Kimanus Wenda has been ill-treated in detention in the past. During his arrest and interrogation in April 2003, he was reportedly tortured or otherwise ill-treated by military officers, who beat, kicked and stamped on him. On 25 May 2011 Kimanus Wenda was beaten by prison guards after he and another political prisoner, Linus Heluka, attempted to file a complaint about a prison officer who had insulted a Papuan prisoner. At least four prison guards beat Kimanus Wenda with a thick piece of rubber and kicked him. The guards also hit Linus Heluka on the head and hand. Linus Heluka was then put in an isolation cell for two weeks.
- Ensure that Kimanus Wenda receives full and immediate access to the proper medical treatment he requires;
- Allow Kimanus Wenda to travel to Jayapura to receive urgent medical care as recommended;
- Cover the cost of such treatment in accordance with the UN Body of Principles for the Protection of All Persons under Any Form of Detention or Imprisonment (Principle 24) and Indonesian regulations;
- Immediately conduct an independent and impartial investigation into all allegations of torture or other ill-treatment by prison guards in Papua and ensure that, should the allegations be verified, those responsible be brought to justice in fair trials and the victims receive reparations; and
- Ensure that prison conditions and the treatment of prisoners meet standards provided for in Indonesian law as well as UN Standard Minimum Rules on the Treatment of Prisoners.
In April 2003 Kimanus Wenda was accused of attacking a military warehouse in Wamena, Papua province, an accusation which he denies.
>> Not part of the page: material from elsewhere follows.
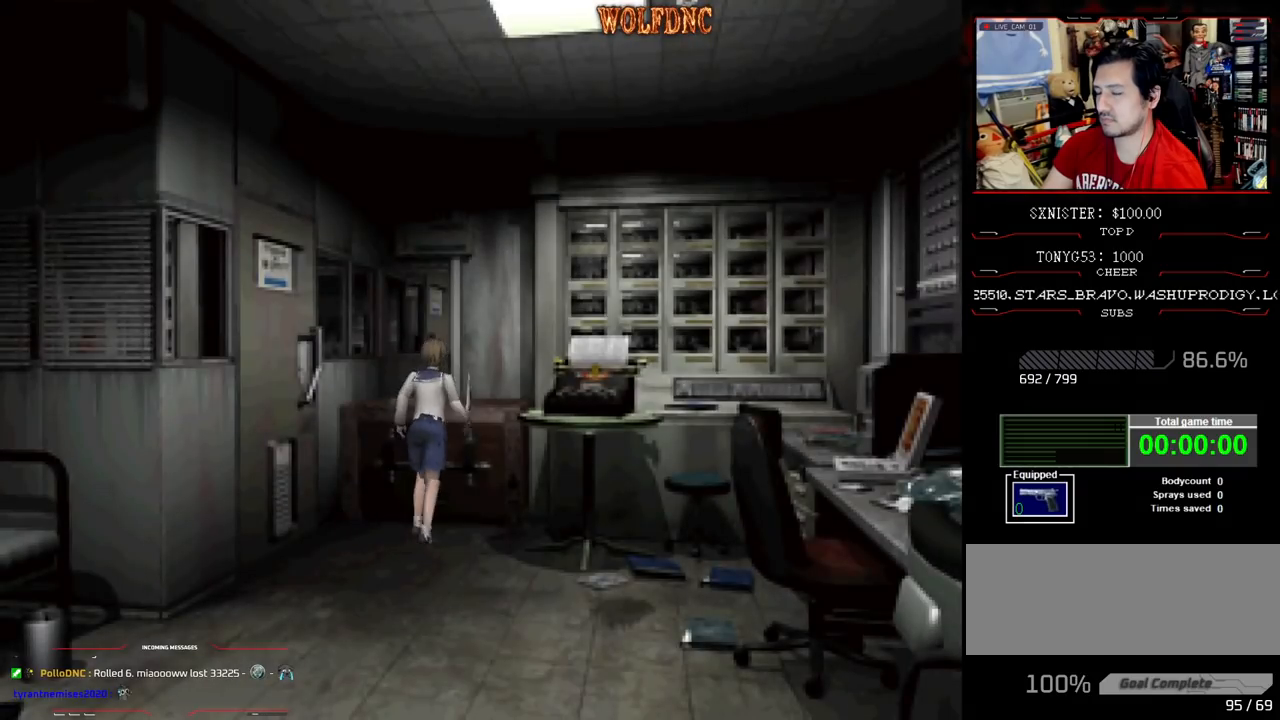
{"buttons": ["CROSS"], "events": [[50, "CROSS", "down"], [83, "CROSS", "up"], [83, "DPAD_UP", "up"], [83, "SQUARE", "up"], [183, "CROSS", "down"], [233, "CROSS", "up"], [417, "CROSS", "down"]]}
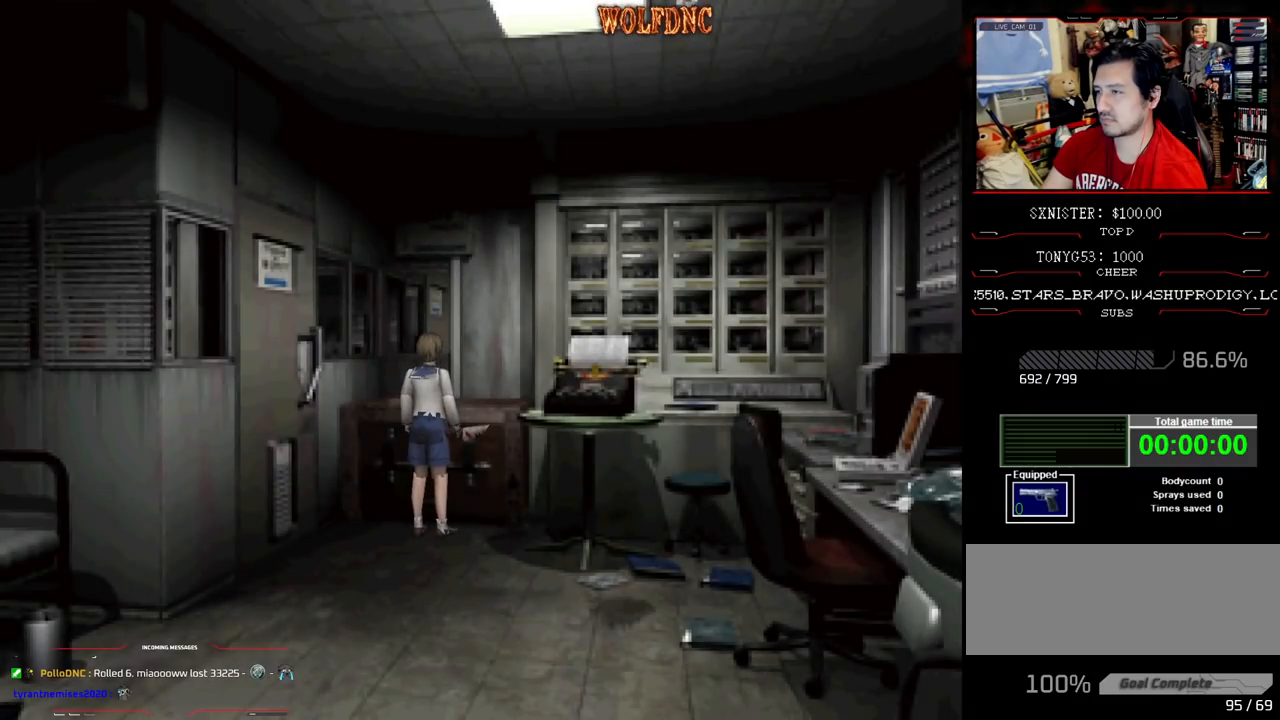
{"buttons": [], "events": [[50, "CROSS", "up"]]}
According to his lawyers, he was arbitrarily detained at the barracks of the Wamena District Military Command 1702 by the military and police and initially denied access to a lawyer. There, he was reportedly tortured or otherwise ill-treated by military officers, including being beaten with a piece of wood, kicked on his chest, stamped on, and dragged around with a piece of rope around his neck. According to Kimanus Wenda, the ill-treatment continued while the police were interrogating him. A translator was not provided during the police interrogation, even though Kimanus Wenda did not speak Indonesian. He was forced to sign a confession he could not read. In January 2004 he was sentenced to 20 years’ imprisonment for “rebellion” under Articles 106 and 110 of the Indonesian Criminal Code. He continues to suffer physically on account of the ill-treatment he experienced in 2003.
In December 2005 Kimanus Wenda was transferred to Gunung Sari prison in Makassar, South Sulawesi, thousands of miles from his family in Papua. While he was there he was forced to sleep on a cement floor. In January 2008 he was transferred to Biak prison, Papua and then to Nabire prison.
The Indonesian authorities have an obligation under national law and standards to provide medical treatment to all prisoners in the country. Article 17 of the Indonesian Government Regulation No. 32/1999 on Terms and Procedures on the Implementation of Prisoners’ Rights in Prison requires the prison authorities to provide adequate access to medical treatment. International standards also provide for medial treatment for prisoners. The UN Standard Minimum Rules for the Treatment of Prisoners provides that prisoners needing treatment not available in the prison hospital, clinic or infirmary should be transferred to an appropriate institution outside the prison for assessment and treatment. Furthermore, Principle 24 of the UN Body of Principles for the Protection of All Persons under Any Form of Detention or Imprisonment requires that prison authorities cover the costs of such treatment.
Amnesty International believes the denial of medical care to Kimanus Wenda could amount to cruel, inhuman or degrading treatment.